We investigated cytogenetic effects in peripheral blood lymphocytes from subjects who were professionally exposed to mobile phone electromagnetic fields in an attempt to demonstrate possible RFR-induced genetic effects. These subjects can be considered well suited for this purpose as their RFR exposure is 'normal' though rather high, and definitely higher than that of the 'general population'.

The alkaline comet assay, sister chromatid exchange (SCE) and chromosome aberration tests revealed n...

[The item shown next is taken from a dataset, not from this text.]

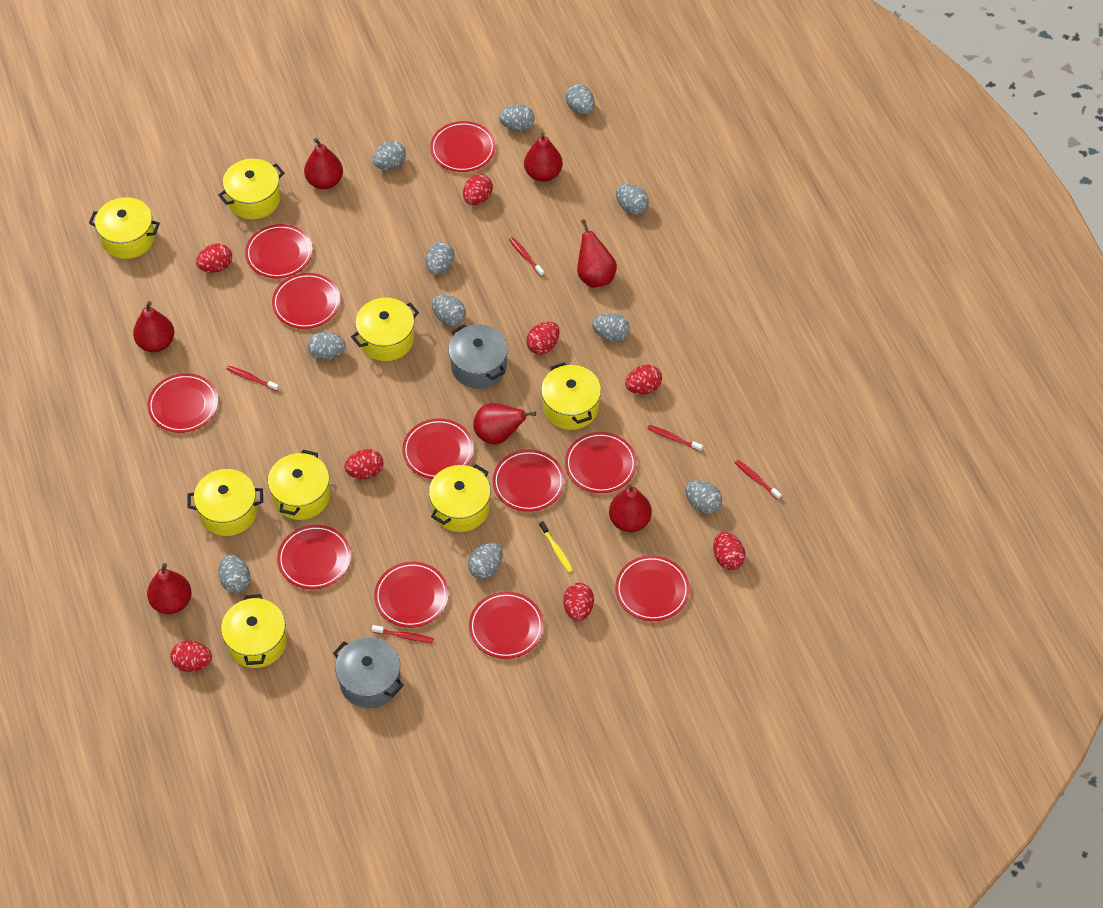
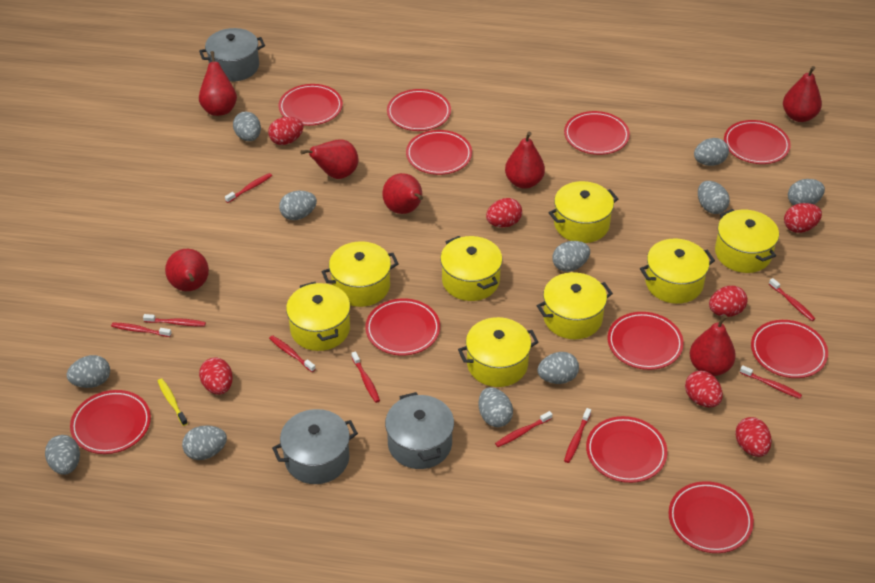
grey pot: [333,637,404,708] [449,324,508,389] = 2 -> [199,28,265,82] [272,409,358,484] [385,392,454,469] = 3
red egg: [170,640,212,672] [196,243,232,273] [344,449,384,479] [463,174,493,205] [526,321,559,355] [563,583,594,621] [625,364,662,394] [713,532,746,570] = 8 -> [199,358,233,395] [268,117,304,145] [486,198,522,227] [685,371,723,407] [709,286,748,317] [735,417,772,457] [784,203,822,233] = 7
red toothbrush: [227,366,279,391] [372,625,434,643] [509,237,544,277] [647,425,703,452] [735,460,782,500] = 5 -> [111,322,172,337] [143,314,206,326] [225,173,272,203] [269,335,316,372] [351,351,380,403] [495,411,552,447] [564,408,591,463] [740,365,802,399] [769,278,816,321] = 9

No cooperative action was found between the electromagnetic field exposure and the mutagen using either the comet assay or SCE test.

Cite This Study
Maes A, Van Gorp U, Verschaeve L (2006). Cytogenetic investigation of subjects professionally exposed to radiofrequency radiation Mutagenesis. 21(2):139-142, 2006.
Show BibTeX
@article{a_2006_cytogenetic_investigation_of_subjects_3219,
  author = {Maes A and Van Gorp U and Verschaeve L},
  title = {Cytogenetic investigation of subjects professionally exposed to radiofrequency radiation},
  year = {2006},
  
  url = {https://pubmed.ncbi.nlm.nih.gov/16481348/},
}

Cited By (40 papers)

Quick Questions About This Study

Belgian researchers found no genetic damage in workers professionally exposed to radiofrequency radiation from mobile phone infrastructure. Using three different DNA tests on blood cells, the 2006 study detected no evidence that occupational RF exposure causes genetic changes or chromosome damage in telecommunications workers.
A 2006 Belgian study found no cooperative effects between RF radiation and chemical mutagens. Workers exposed to radiofrequency radiation showed no increased vulnerability to mitomycin C, a known DNA-damaging chemical, suggesting RF exposure doesn't weaken cellular defenses against toxic substances.
Researchers used three laboratory tests to detect RF-induced genetic damage: the alkaline comet assay, sister chromatid exchange (SCE), and chromosome aberration tests. All three methods examined blood cells from telecommunications workers and found no evidence of radiofrequency radiation causing genetic effects.
A 2006 study of Belgian telecommunications workers found no increased chromosome damage from occupational radiofrequency exposure. Despite higher-than-average RF radiation exposure from mobile phone infrastructure, workers showed no detectable genetic changes in their blood cells using multiple laboratory testing methods.
Belgian researchers found no evidence that occupational radiofrequency radiation increases sister chromatid exchange in telecommunications workers. The 2006 study used SCE testing on blood cells from workers exposed to mobile phone infrastructure RF radiation and detected no genetic effects.